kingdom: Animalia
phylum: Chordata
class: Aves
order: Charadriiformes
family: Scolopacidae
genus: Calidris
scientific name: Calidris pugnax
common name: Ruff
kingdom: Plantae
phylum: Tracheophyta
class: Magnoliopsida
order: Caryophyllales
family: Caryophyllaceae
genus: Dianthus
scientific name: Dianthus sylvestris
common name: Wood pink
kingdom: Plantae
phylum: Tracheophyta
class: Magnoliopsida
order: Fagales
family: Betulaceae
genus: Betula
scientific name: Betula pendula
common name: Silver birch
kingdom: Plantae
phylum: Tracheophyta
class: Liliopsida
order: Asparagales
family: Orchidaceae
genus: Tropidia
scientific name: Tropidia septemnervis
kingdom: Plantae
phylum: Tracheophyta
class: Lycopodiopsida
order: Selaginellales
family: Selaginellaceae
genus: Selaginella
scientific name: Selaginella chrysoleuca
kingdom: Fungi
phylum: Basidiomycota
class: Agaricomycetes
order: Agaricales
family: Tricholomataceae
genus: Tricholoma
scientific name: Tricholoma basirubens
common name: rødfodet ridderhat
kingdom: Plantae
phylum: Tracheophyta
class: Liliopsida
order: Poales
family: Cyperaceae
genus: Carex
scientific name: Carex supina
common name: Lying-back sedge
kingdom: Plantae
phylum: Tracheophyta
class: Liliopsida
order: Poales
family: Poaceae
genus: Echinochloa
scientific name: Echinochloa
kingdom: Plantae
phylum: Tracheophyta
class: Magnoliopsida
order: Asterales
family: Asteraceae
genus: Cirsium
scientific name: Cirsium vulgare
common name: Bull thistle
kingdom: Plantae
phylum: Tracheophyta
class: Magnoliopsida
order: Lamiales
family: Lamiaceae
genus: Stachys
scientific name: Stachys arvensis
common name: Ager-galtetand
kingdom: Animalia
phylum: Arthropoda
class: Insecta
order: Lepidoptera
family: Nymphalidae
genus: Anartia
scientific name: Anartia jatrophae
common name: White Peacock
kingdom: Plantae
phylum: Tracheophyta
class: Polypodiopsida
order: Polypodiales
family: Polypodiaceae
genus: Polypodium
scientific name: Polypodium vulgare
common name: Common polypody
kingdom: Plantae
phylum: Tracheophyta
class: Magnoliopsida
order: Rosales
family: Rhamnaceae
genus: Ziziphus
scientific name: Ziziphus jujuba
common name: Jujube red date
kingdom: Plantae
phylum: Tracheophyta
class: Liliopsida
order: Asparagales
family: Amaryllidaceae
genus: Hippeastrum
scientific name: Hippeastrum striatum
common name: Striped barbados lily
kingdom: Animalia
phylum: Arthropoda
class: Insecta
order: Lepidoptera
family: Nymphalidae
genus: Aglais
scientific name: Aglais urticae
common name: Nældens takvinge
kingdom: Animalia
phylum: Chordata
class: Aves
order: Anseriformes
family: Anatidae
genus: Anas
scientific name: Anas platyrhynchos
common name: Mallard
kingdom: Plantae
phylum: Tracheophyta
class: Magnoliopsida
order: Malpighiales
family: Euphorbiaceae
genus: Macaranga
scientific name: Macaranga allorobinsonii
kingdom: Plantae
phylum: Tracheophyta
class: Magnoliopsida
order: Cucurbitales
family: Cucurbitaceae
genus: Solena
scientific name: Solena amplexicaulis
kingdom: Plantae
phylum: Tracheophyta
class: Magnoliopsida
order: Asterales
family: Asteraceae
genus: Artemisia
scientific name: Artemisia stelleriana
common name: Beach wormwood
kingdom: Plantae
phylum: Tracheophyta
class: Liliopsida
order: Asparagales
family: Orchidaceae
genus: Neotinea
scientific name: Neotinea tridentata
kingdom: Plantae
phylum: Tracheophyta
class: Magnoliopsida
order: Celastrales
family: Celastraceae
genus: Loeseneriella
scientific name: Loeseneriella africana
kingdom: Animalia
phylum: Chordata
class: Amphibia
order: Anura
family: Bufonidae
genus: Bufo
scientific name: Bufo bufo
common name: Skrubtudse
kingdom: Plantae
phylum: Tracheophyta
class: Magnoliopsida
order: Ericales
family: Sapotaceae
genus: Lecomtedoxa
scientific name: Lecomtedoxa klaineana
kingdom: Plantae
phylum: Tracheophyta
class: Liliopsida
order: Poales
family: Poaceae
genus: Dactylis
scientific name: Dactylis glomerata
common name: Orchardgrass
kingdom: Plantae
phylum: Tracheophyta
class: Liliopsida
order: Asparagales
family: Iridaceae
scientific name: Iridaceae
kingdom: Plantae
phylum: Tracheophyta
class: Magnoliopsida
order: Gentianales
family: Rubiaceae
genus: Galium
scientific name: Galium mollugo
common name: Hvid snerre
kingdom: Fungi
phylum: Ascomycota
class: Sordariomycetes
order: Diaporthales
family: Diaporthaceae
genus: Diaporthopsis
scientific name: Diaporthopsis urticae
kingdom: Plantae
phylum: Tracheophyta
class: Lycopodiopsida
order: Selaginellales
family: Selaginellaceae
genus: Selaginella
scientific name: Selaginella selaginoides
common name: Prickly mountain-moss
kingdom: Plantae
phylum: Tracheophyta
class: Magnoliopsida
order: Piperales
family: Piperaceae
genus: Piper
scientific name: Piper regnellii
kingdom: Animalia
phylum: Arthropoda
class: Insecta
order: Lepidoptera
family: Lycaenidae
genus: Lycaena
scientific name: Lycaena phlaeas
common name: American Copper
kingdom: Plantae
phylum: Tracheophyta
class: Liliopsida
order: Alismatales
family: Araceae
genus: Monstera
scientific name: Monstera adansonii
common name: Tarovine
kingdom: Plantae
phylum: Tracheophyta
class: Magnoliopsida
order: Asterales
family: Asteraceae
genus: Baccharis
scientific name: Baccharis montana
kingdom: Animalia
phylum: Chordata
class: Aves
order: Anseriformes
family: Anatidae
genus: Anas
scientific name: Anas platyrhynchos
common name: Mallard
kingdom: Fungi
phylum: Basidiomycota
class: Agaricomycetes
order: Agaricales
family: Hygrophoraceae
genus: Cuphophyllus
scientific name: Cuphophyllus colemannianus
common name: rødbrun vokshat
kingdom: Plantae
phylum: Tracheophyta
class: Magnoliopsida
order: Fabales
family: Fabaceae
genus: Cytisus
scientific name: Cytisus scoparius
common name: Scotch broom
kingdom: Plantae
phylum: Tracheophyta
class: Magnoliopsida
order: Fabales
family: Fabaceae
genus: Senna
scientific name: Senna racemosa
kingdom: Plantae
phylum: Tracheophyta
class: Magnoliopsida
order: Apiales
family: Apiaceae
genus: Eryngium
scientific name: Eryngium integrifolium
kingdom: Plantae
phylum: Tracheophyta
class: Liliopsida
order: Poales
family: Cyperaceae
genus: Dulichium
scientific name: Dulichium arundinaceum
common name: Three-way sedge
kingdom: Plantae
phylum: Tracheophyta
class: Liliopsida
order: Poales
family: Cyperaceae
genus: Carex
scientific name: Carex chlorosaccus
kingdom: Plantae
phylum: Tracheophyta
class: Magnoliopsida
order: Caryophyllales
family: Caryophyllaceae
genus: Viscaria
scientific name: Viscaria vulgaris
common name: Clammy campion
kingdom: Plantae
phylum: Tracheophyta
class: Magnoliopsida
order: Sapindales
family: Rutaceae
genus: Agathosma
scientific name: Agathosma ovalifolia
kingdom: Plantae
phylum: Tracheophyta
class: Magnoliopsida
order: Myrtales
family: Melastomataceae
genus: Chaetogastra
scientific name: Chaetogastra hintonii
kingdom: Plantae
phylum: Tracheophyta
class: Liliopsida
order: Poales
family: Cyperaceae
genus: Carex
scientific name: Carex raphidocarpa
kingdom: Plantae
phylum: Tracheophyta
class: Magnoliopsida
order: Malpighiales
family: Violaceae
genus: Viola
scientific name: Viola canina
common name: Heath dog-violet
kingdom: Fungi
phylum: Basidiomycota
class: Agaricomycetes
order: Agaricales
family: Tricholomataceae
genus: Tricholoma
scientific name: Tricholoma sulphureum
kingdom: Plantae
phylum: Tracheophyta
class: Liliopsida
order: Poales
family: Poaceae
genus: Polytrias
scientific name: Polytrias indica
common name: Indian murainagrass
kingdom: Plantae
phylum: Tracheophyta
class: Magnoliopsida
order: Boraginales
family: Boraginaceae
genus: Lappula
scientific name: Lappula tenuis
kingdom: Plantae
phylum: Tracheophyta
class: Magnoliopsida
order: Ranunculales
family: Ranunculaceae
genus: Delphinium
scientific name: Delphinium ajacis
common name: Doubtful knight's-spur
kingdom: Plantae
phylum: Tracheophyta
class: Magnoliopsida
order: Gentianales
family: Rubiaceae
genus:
══════════════════════════════
● Task prompt
Reproduce the records word for word, beginning with the line that contains "common name: Lying-back sedge" and continuing through the line that contains "genus: Polypodium". Include both of those lines.

● Output of the task
common name: Lying-back sedge
kingdom: Plantae
phylum: Tracheophyta
class: Liliopsida
order: Poales
family: Poaceae
genus: Echinochloa
scientific name: Echinochloa
kingdom: Plantae
phylum: Tracheophyta
class: Magnoliopsida
order: Asterales
family: Asteraceae
genus: Cirsium
scientific name: Cirsium vulgare
common name: Bull thistle
kingdom: Plantae
phylum: Tracheophyta
class: Magnoliopsida
order: Lamiales
family: Lamiaceae
genus: Stachys
scientific name: Stachys arvensis
common name: Ager-galtetand
kingdom: Animalia
phylum: Arthropoda
class: Insecta
order: Lepidoptera
family: Nymphalidae
genus: Anartia
scientific name: Anartia jatrophae
common name: White Peacock
kingdom: Plantae
phylum: Tracheophyta
class: Polypodiopsida
order: Polypodiales
family: Polypodiaceae
genus: Polypodium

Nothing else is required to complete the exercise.